Bench marking of PyOpenCL programs

I have been trying to benchmark my FFT program on a GPU using PyOpenCL. I see completely different results while using 'profiling' of OpenCL and 'time' module of python. To use profiling, I do something like this,

queue = cl.CommandQueue(ctx,properties=cl.command_queue_properties.PROFILING_ENABLE)
<other codes>
for i in range(N):
  events.append(prg3.butterfly(queue,(len(twid),),None,twid_dev,<buffers>))
  events[i].wait()
for i in range(N):
  elapsed = elapsed + 1e-9*(event[i].profile.end - event[i].profile.start)
print elapsed

While time module can be used like this,

k=time.time()
for i in range(N):
  event = prg3.butterfly(queue,(len(twid),),None,twid_dev,<buffers>)
print time.time()-k

Since both of these give totally different results for N=20, ( while answer remains same and correct!), I have the following questions.

What exactly does event profiling do and is it adding the time spent in event.wait() ?
Since answer is same without event.wait() in case 2, is it the right amount of time spent in just executing the Kernel?

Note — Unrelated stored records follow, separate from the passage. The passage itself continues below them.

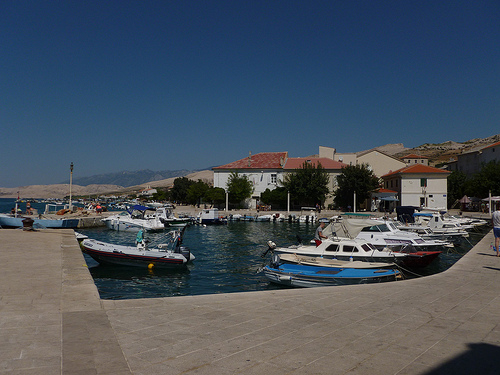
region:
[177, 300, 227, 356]
part of a ground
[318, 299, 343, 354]
part of a floor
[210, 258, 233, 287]
part of a water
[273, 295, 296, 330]
part of a floor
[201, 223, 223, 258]
part of a water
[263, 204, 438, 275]
series of boats in water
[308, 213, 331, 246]
man on boat in water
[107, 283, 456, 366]
tile deck surrounding water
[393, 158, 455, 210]
one of several buildings in background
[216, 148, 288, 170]
red roof on building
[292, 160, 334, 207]
tree near building behind boats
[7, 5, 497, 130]
clear blue sky outside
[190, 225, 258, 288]
deep blue water where boats are parked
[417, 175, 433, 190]
window on building behind boats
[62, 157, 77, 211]
post behind boats in background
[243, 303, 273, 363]
part of a floor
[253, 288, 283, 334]
part of a floor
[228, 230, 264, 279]
part of a water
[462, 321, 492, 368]
part of a shade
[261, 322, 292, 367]
part of a floor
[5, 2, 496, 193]
blue of daytime sky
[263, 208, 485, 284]
row of docked boats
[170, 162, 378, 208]
green leaves on trees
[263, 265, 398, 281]
blue top of boat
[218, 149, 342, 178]
red roof of building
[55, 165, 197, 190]
hazy mountain on horizon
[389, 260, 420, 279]
rope on tip of boat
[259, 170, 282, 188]
window on white wall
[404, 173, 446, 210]
two windows on buildings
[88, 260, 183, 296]
reflection on water surface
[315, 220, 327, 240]
The gray shirt the guy on the boat is wearing.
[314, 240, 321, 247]
The red shorts the guy on the boat is wearing.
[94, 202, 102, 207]
The person in the distance wearing a pink shirt.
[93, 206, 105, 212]
The person in the distance wearing gray shorts.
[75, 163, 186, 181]
The mountains in the distance.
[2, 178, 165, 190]
The sand dunes in the distance.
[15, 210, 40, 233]
The black trash can on the platform.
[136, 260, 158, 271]
The yellow ball on the side of the boat.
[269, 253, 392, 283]
The blue boat next to the man on the boat.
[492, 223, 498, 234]
The blue shorts the man on the right is wearing.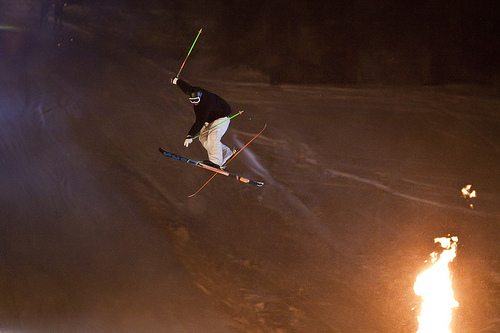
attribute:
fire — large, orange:
[410, 230, 465, 331]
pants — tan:
[197, 112, 242, 169]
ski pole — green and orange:
[218, 120, 226, 127]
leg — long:
[204, 118, 230, 165]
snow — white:
[13, 17, 490, 327]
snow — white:
[62, 121, 199, 283]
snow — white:
[0, 0, 498, 331]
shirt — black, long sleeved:
[176, 77, 233, 129]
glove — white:
[171, 78, 176, 83]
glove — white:
[183, 137, 192, 145]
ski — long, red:
[157, 145, 262, 188]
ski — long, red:
[185, 126, 272, 196]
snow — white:
[25, 126, 186, 309]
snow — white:
[26, 83, 165, 315]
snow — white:
[37, 96, 161, 309]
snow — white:
[126, 198, 376, 301]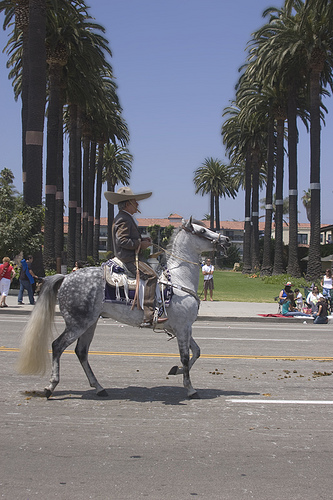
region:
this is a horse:
[65, 273, 101, 317]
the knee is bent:
[188, 342, 203, 359]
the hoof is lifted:
[165, 362, 183, 380]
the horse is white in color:
[172, 236, 207, 283]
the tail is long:
[14, 295, 57, 378]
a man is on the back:
[97, 182, 158, 292]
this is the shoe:
[157, 317, 168, 324]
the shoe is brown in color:
[155, 313, 167, 321]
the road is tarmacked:
[190, 395, 287, 492]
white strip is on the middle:
[292, 391, 321, 409]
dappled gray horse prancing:
[30, 185, 231, 419]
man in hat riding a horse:
[36, 172, 228, 397]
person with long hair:
[252, 291, 311, 320]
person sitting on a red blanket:
[253, 288, 313, 321]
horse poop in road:
[206, 343, 331, 390]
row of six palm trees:
[226, 25, 329, 279]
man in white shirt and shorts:
[199, 257, 226, 300]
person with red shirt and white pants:
[1, 246, 17, 308]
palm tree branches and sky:
[85, 23, 136, 149]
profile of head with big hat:
[101, 178, 157, 221]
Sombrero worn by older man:
[100, 184, 156, 207]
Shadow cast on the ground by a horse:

Please enlighten me about the right way to benchmark OpenCL programs in python.

Solution

Your second case is only capturing the time taken to enqueue the kernel, not to actually run it. These enqueue kernel calls return as soon as the kernel invocation has been placed in the queue - the kernel will be run asynchronously with your host code. To time the kernel execution as well, just add a call to wait until all enqueued commands have finished:

k=time.time()
for i in range(N):
  event = prg3.butterfly(queue,(len(twid),),None,twid_dev,<buffers>)
queue.finish()
print time.time()-k

Your first case is correctly timing the time spent inside kernel execution, but is unnecessarily blocking the host in-between each kernel invocation. You could just use queue.finish() again once all commands have been enqueued:

for i in range(N):
  events.append(prg3.butterfly(queue,(len(twid),),None,twid_dev,<buffers>))
queue.finish()
for i in range(N):
  elapsed = elapsed + 1e-9*(event[i].profile.end - event[i].profile.start)
print elapsed

Both of these approaches should return almost identical times.